The Importance of Mangroves

It’s Easter, a time that for many, delivers thoughts of renewal and hope which are much needed when observing today’s news of environmental degradation.

Renewal is the story of a little-known project of mangrove restoration, on the remote Union Island mangroves where restoration involved trial and error to understand how natural systems can restore themselves given the right conditions, time, and stewardship.

In 1994, an ancient mangrove forest on the Caribbean Island of Union was ripped apart for coastal development and ecotourism economical boost. A foreign investor had started the foundation work for a hotel, marina, and golf course in Ashton lagoon on Union Island, but shortly after 4 hectares of mangroves had been ripped out the developer fell short of funds declaring bankruptcy, abandoning the project.

Today however, if you were to visit Union Island, you would come across a thick mangrove canopy which started growing back since 1995, housing three of the world’s 80 mangrove species: the red, which are excluders, and the black and white, which secrete salt. Ashton Lagoon is a critical habitat for many species, birds and fisheries alike, and its Mangroves have continued to provide vital livelihoods to local fishermen. But the road to restoring this mangrove was not without challenges, as many other mangrove restoration projects around the globe have equally faced challenges, including the first ever world bank approved restoration project which failed monumentally, leaving only 18% of the replanted species in tack.

(WORK INSTRUCTIONS):
(a) Could you turn the paragraph of the mangroves article that begins "In 1994, an ancient mangrove forest" into a short bulleted list that keeps its main facts?
(b) Would you transcribe the stretch of the mangroves article from "It’s Easter, a" through "time, and stewardship."?
The listing comes from a separate source, unrelated to the mangroves article.

(EXERCISE DATA):
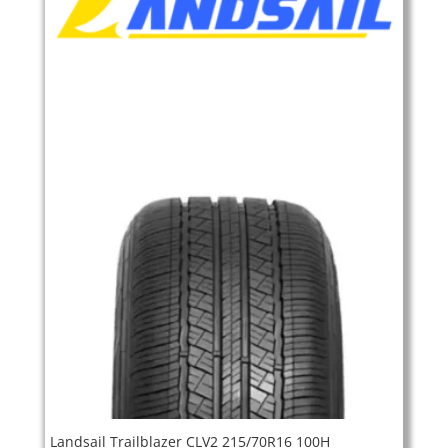
Landsail Trailblazer CLV2 215/70R16 100H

(TASK RESULTS):
(a)
- In 1994, an ancient mangrove forest on Union Island in the Caribbean was torn up for coastal development and an ecotourism boost.
- A foreign investor began foundation work in Ashton lagoon for a hotel, marina and golf course.
- After 4 hectares of mangroves were removed, the developer ran out of money, declared bankruptcy and abandoned the project.

(b)
It’s Easter, a time that for many, delivers thoughts of renewal and hope which are much needed when observing today’s news of environmental degradation.

Renewal is the story of a little-known project of mangrove restoration, on the remote Union Island mangroves where restoration involved trial and error to understand how natural systems can restore themselves given the right conditions, time, and stewardship.